§ YOUR GOAL: Restate the listing that follows word for word, without its pictures.

§ SUPPLIED INFORMATION:
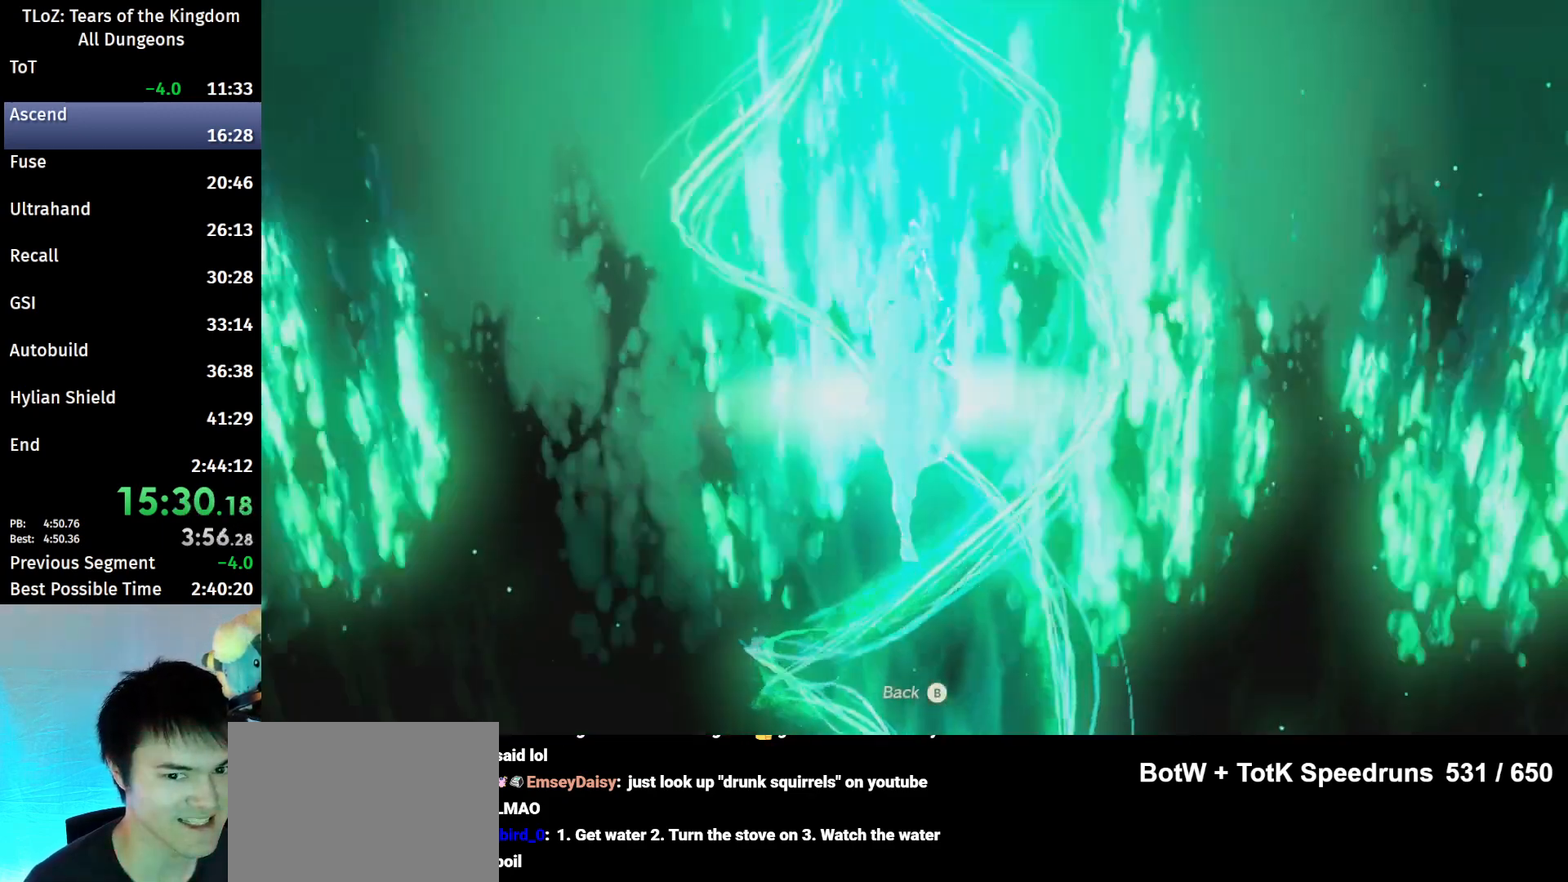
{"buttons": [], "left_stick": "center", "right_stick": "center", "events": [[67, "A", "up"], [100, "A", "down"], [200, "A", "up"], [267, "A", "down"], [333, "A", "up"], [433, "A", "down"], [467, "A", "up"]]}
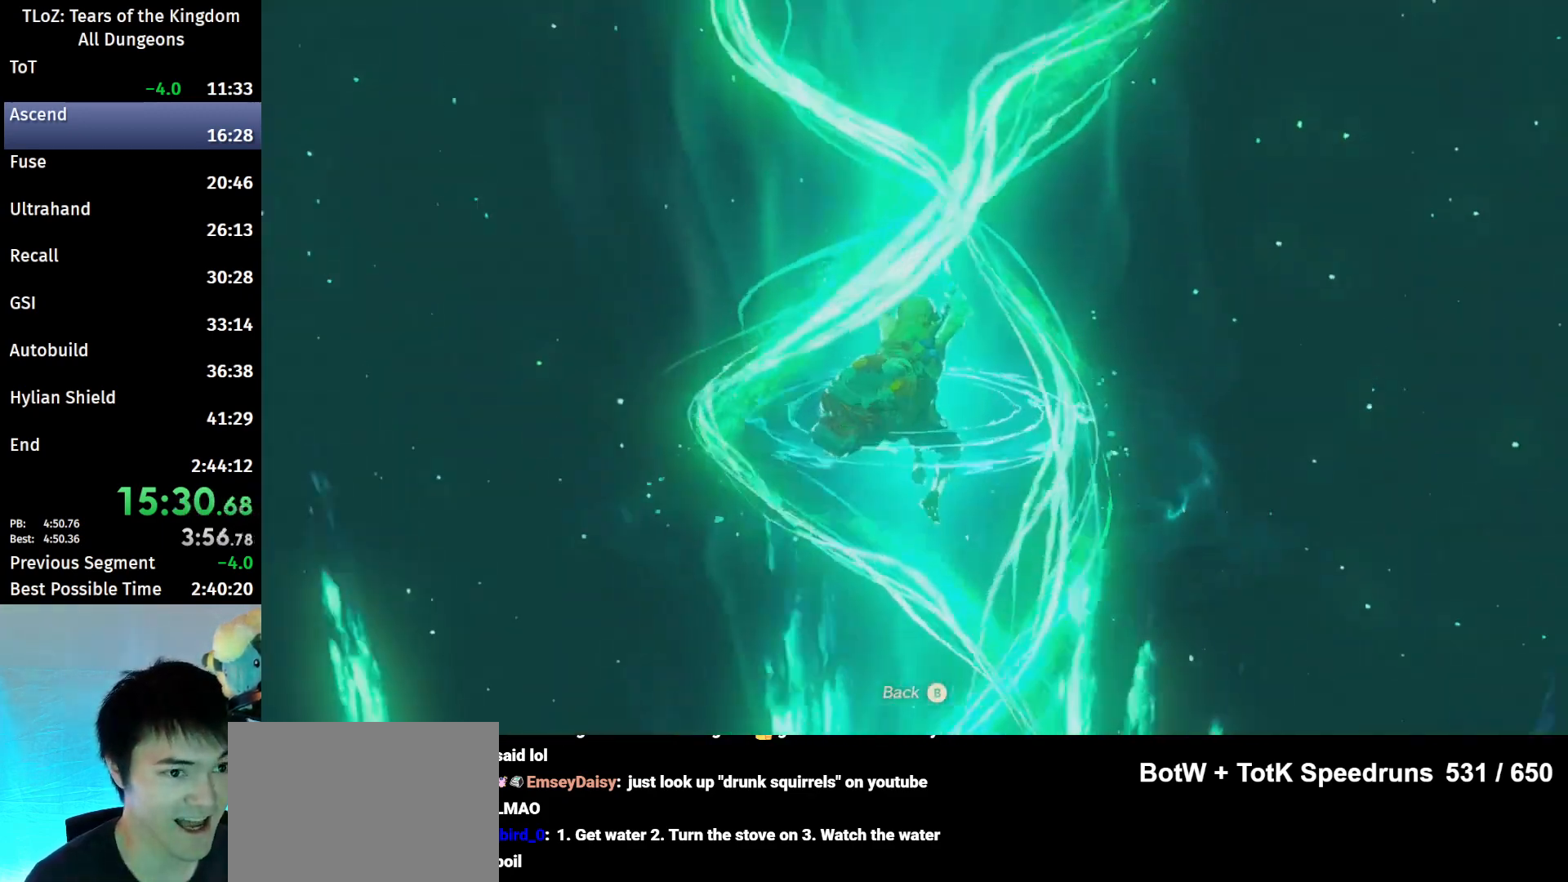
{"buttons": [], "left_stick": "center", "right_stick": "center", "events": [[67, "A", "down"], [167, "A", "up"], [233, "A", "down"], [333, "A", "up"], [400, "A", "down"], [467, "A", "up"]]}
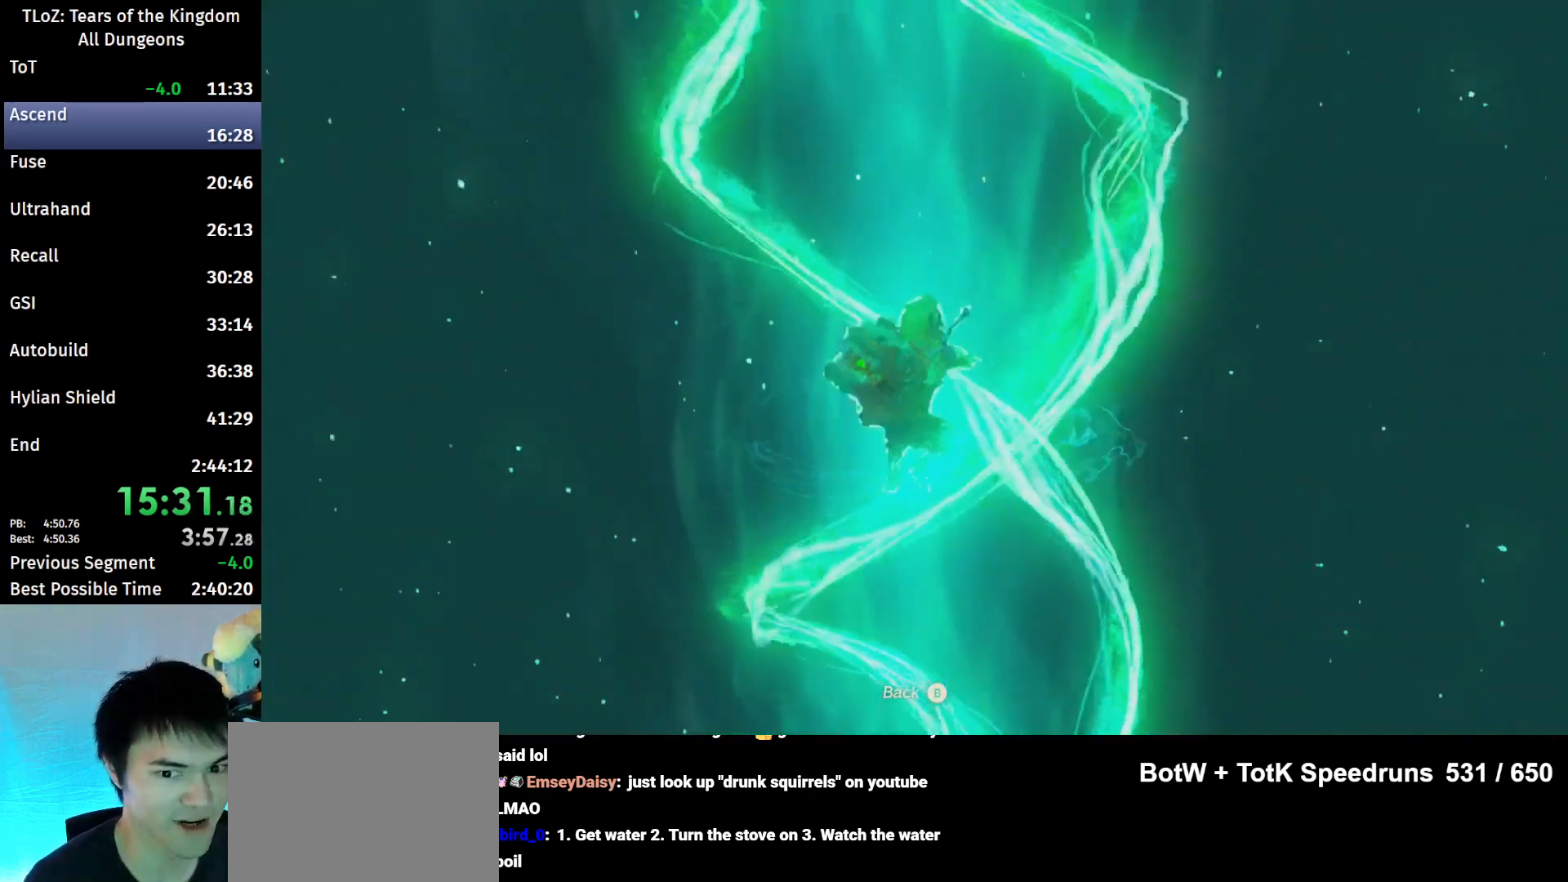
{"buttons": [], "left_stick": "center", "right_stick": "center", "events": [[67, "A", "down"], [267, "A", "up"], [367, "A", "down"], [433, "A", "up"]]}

§ EXERCISE OUTPUT:
{"buttons": [], "left_stick": "center", "right_stick": "center", "events": [[67, "A", "up"], [100, "A", "down"], [200, "A", "up"], [267, "A", "down"], [333, "A", "up"], [433, "A", "down"], [467, "A", "up"]]}
{"buttons": [], "left_stick": "center", "right_stick": "center", "events": [[67, "A", "down"], [167, "A", "up"], [233, "A", "down"], [333, "A", "up"], [400, "A", "down"], [467, "A", "up"]]}
{"buttons": [], "left_stick": "center", "right_stick": "center", "events": [[67, "A", "down"], [267, "A", "up"], [367, "A", "down"], [433, "A", "up"]]}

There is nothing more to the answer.